The price of a deck is, just like any other commodity, bound by a simple economic law: that of demand and supply. In the days before the internet, collectors only had a few meetings per year, where they could buy and sell their decks. Decks that they may have found in garage sales, antique shops or at a flea market, but didn't fit in their collection were offered and the offer by other collectors was inspected for new additions for their collection. These meetings and the occasional auction house were the only places where collectors could buy the decks that they wanted for their collection. So the demand was often higher than the supply and most of the antique decks made great prices. However, the rise of the internet and especially auction sites have changed that landscape completely.
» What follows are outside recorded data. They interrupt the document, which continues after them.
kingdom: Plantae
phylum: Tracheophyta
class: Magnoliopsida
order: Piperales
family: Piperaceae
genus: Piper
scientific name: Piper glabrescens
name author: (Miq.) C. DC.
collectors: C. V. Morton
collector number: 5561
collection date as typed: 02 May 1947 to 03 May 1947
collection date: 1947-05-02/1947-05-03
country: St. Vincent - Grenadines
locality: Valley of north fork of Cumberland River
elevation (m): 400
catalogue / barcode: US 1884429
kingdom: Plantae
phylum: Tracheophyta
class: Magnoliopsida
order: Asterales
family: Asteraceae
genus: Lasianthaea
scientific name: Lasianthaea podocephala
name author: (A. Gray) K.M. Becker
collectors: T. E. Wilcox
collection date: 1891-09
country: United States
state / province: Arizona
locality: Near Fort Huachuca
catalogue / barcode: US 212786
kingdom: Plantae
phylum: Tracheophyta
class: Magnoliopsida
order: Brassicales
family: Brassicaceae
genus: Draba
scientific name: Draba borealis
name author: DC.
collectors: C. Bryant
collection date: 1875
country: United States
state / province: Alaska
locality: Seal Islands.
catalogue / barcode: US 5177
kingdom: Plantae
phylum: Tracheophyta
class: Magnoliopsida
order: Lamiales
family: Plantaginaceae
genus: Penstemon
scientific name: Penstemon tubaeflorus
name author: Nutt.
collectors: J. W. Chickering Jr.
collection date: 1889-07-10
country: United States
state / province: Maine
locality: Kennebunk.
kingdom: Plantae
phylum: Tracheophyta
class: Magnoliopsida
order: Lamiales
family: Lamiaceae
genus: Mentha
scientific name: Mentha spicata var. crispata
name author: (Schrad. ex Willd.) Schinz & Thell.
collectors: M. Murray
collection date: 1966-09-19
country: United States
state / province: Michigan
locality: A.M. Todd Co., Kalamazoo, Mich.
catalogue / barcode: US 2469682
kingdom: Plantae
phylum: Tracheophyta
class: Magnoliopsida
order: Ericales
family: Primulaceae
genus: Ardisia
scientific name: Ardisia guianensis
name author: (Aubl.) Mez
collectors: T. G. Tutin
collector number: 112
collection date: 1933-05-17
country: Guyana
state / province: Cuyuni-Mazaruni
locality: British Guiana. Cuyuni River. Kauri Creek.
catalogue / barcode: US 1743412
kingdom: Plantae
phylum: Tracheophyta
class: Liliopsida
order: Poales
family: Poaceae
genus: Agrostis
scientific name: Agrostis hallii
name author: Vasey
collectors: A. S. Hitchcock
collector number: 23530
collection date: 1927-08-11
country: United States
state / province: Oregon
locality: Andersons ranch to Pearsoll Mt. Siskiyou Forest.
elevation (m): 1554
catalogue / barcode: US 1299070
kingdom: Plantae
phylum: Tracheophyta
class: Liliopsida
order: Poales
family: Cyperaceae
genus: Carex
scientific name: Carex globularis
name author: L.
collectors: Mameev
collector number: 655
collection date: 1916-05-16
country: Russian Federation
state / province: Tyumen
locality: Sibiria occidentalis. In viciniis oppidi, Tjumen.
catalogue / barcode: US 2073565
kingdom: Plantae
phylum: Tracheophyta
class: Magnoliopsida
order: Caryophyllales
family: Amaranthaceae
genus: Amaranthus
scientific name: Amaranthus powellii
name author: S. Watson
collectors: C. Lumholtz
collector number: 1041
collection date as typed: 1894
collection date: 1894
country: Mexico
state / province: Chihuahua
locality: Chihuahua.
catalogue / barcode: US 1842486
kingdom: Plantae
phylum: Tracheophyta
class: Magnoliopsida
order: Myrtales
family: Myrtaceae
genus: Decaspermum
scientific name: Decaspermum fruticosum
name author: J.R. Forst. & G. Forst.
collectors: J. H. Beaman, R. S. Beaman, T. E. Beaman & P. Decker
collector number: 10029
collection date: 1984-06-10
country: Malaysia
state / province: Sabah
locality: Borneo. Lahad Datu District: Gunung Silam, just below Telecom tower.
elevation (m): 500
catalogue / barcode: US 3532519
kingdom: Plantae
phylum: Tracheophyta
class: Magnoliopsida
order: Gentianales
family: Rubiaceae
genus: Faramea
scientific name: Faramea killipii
It took less than 10 years, but now you can choose from over 9000 decks on any given day at Ebay. And that number will probably keep on growing for a while. For us most of it is rubbish, but each week you may find some real treasures too. So the supply is much larger than in the old, pre-internet days. On the other hand there's no significant growth in demand. The average age of the playing card collector is steadily rising each year and clubs like the IPCS and the 52+Joker have been trying to interest younger generations for years now without any significant success. Sadly, some collectors have deceased in the meantime and their collection was auctioned or sold by their family. And some elderly collectors have decided to sell their collection and leave the revenues to their children.

So we fear that this situation of more supply than demand will only get worse in the coming decades and prices of 19th century decks will only drop further, with the possible exception of a few real rare ones. We're not that pessimistic about the prices of even earlier decks, but the future will have to prove us right about that first.
For us collecting is not about making a profit. We do deal in cards to make a profit, but that's only to keep our own collecting as budget neutral as possible. In our will we've dedicated parts of our collection to a number of playing card museums around the world, and in the meantime we just keep enjoying our cards.